Dr. Robert Steele [HREF5], Associate Professor, Department of Computer Systems, Faculty of Information Technology [HREF2], University of Technology, Sydney [HREF3] PO Box 123, Broadway NSW 2007, Australia. rsteele@it.uts.edu.au

John Murphy [HREF4], PhD Candidate, Department of Computer Systems, Faculty of Information Technology [HREF2], University of Technology, Sydney [HREF3] PO Box 123, Broadway NSW 2007, Australia. John.E.Murphy@it.uts.edu.au

Abstract

The retrieval of conceptual information from legal documents depends on the construction of a knowledge representation of the document. A number of interesting research works on legal case knowledge representation have been proposed including frame–like structures, semantic nets and dimensions. However some limitations exist in these works. For instance, some render little inferencing capabilities, some ignore contextual information essential to conceptual retrieval and some give no consideration to semantic interoperability. Our work addresses these limitations by using an open standard ontology language and a refined ontology architecture. Our ontology is easy to maintain, reuse, extend and renders rich inferencing and reasoning capabilities. In addition, a framework is proposed in our work in order to integrate heterogeneous knowledge representations and to reduce the manual effort required for the annotation process by enabling semi-automation of the annotation process.

Key words

Legal case, ontology, conceptual retrieval, OWL, knowledge representation

1 Introduction

The improvement of legal on-line publishing services through more effective and efficient methods of legal knowledge management is becoming increasingly important with the rapid accumulation of legal documents and the increasing availability of on-line legal information services. Most existing on-line legal publishing systems store information in plain text. Without the semantics being well understood by applications, these systems usually rely heavily on the presence of words rather than the concepts standing behind these tokens. As a result, these systems retrieve too much irrelevant data or fail to identify all the relevant documents in their database [1]. To enable applications to intelligently search information, the underlying semantics of documents have to be understood by applications in certain ways. This requires effective knowledge representation methods particularly for the legal domain. Many interesting approaches [2-11] have been proposed to address the representation issues for legal cases, legal statutes or legal knowledge in general. Nevertheless, our interest concentrates on those approaches particularly targeting legal cases representation, such as the semantic net based conceptual structure proposed in [2], the quadrant structure developed in [3 4], the frame-like structure used in [5 6 7], and the dimensions or vectors used in [8 9]. However, there are some limitations with these approaches, i.e., [5 6] render little inferencing capabilities; [2-4 8 9] give no consideration to web associated issues such as semantic interoperation of heterogeneous source and [7] ignore certain contextual information for conceptual searching.
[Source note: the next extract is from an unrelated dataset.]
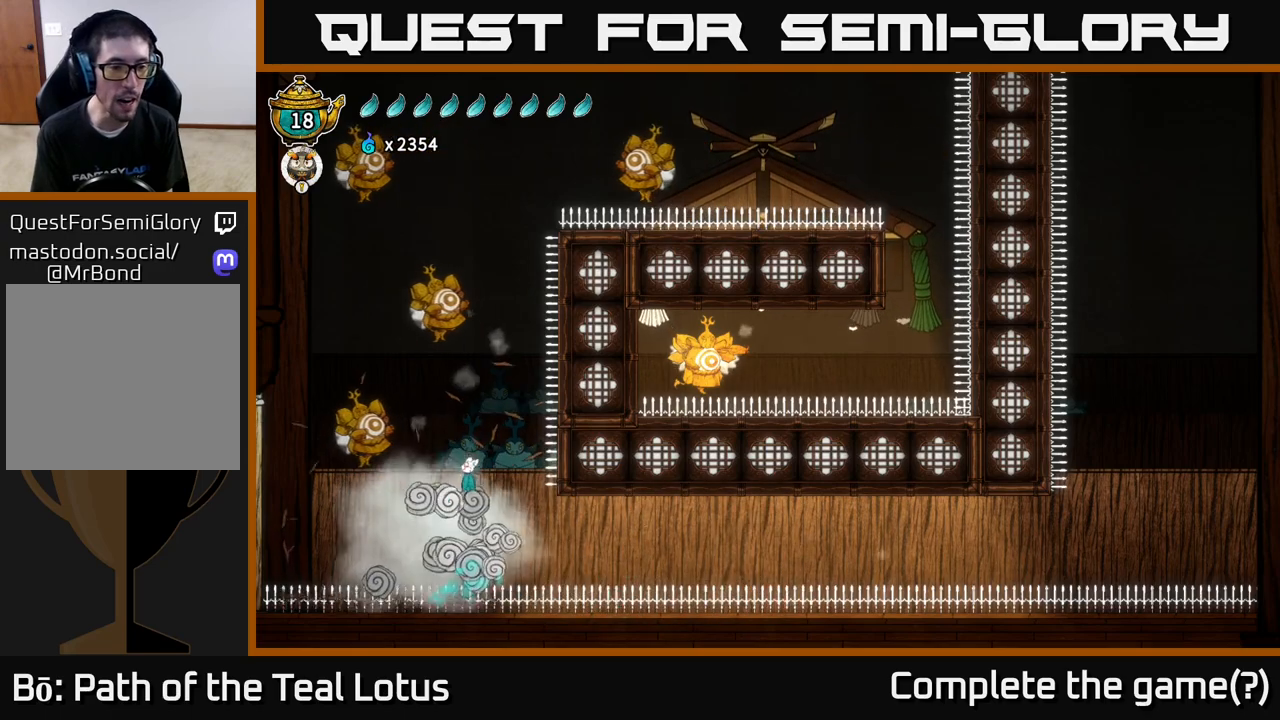
{"buttons": ["A"], "left_stick": "down", "right_stick": "center", "events": [[317, "A", "up"], [383, "A", "down"]]}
This paper presents an approach for building a legal case knowledge base. The open standard language OWL (Web Ontology Language) is used to model the legal case. A framework for mapping other data models to the proposed legal case model is also proposed to address the integration of heterogeneous knowledge representations from distributed web sites. The proposed approach aims at web documents and in particular is motivated by Berners-Lee's vision for the future of the World Wide Web—the semantic web.

The structure of this paper is organized as follows: Section 2 introduces the background knowledge; Section 3 presents the approach applied for designing the legal case ontology; Section 4 describes the process of case repository population; Section 5 demonstrates how and why the developed ontology can enable semantic searching capabilities and discusses some remaining issues.

2 Semantic Web and Legal Case Representation

The Semantic Web is an extension of the World Wide Web, in which web information is expressed in a machine processable form [12]. The most important part of the Semantic Web is its markup language that includes Resource Description Framework (RDF), RDF Schema (RDFS) and Web Ontology Language (OWL). RDF is a data model where Web resources are defined as triples (subject, predicate, object) [13]. RDFS is a vocabulary for describing properties and classes of RDF-based resources. OWL, formally recommended by W3C on 2004 [18], is a relatively new knowledge representation language. OWL builds on RDF and RDFS and facilitates greater machine interpretability of Web content by providing additional vocabulary along with a formal semantic [14]. OWL’s semantics derives from description logics therefore OWL has attractive and well-understood computational properties [18].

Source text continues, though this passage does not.